━━━━━ DATA PROVIDED

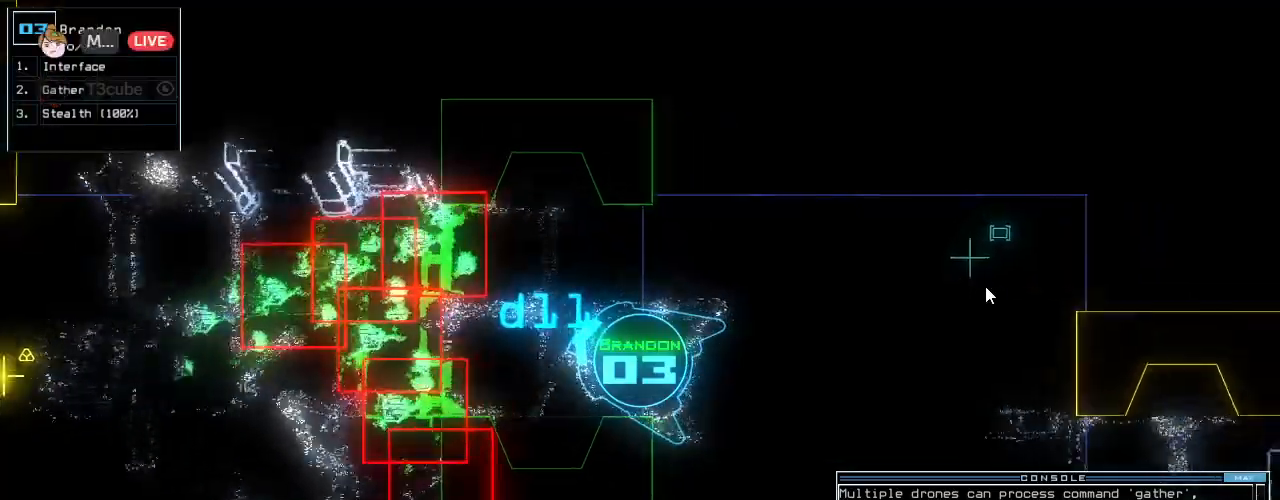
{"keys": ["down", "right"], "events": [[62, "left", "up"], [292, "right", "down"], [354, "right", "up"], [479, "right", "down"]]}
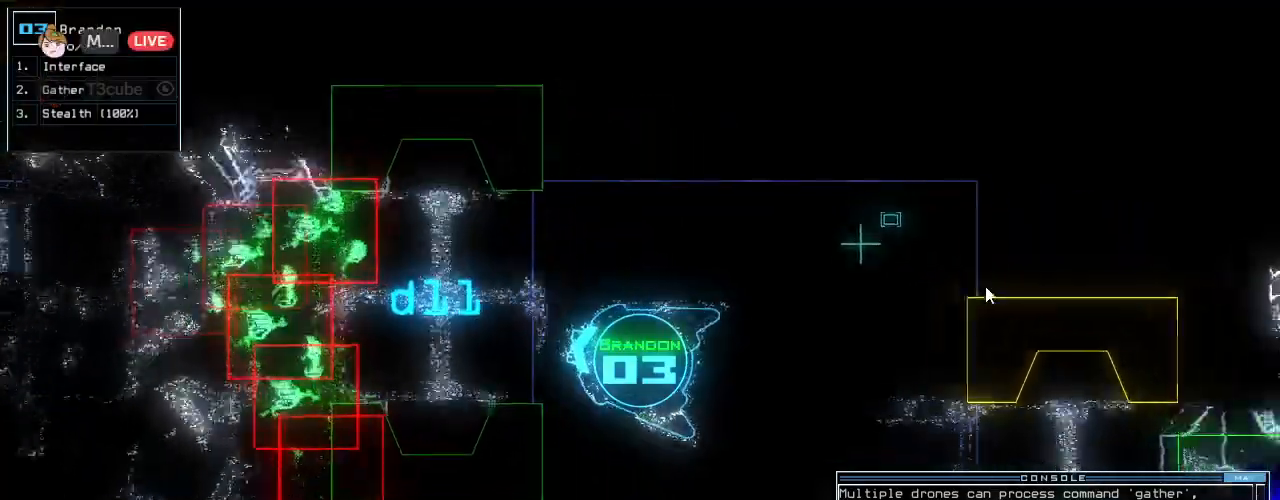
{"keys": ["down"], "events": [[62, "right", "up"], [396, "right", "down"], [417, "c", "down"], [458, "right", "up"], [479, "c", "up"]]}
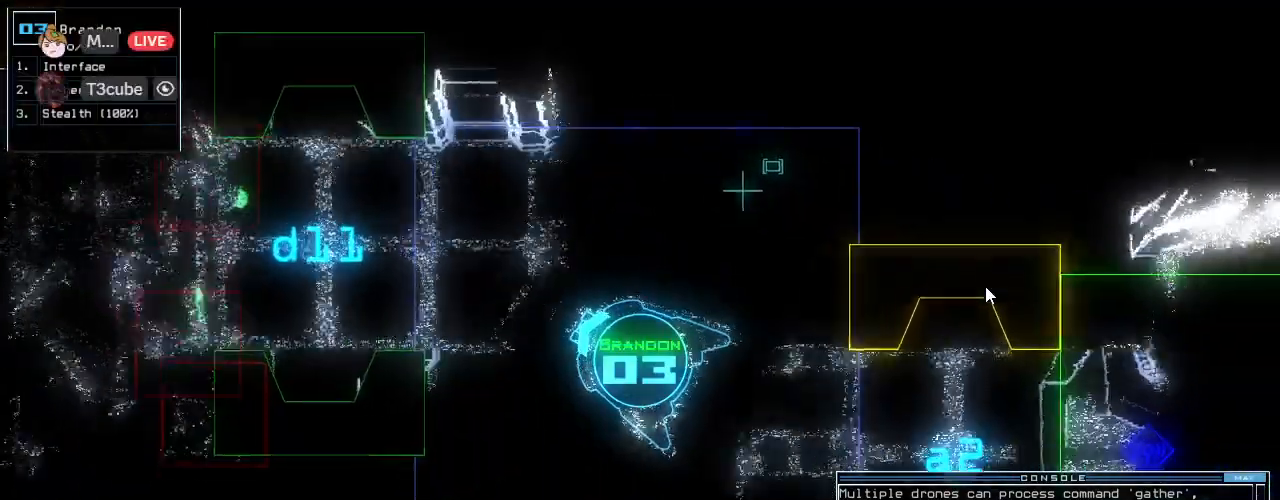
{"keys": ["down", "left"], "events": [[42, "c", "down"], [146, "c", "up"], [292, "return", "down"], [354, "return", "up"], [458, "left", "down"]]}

━━━━━━━━━━

INSTRUCTIONS FOR THE TASK: In your answer, give every line of the listing above exactly, and do not include the images.

THE COMPLETED TASK:
{"keys": ["down", "right"], "events": [[62, "left", "up"], [292, "right", "down"], [354, "right", "up"], [479, "right", "down"]]}
{"keys": ["down"], "events": [[62, "right", "up"], [396, "right", "down"], [417, "c", "down"], [458, "right", "up"], [479, "c", "up"]]}
{"keys": ["down", "left"], "events": [[42, "c", "down"], [146, "c", "up"], [292, "return", "down"], [354, "return", "up"], [458, "left", "down"]]}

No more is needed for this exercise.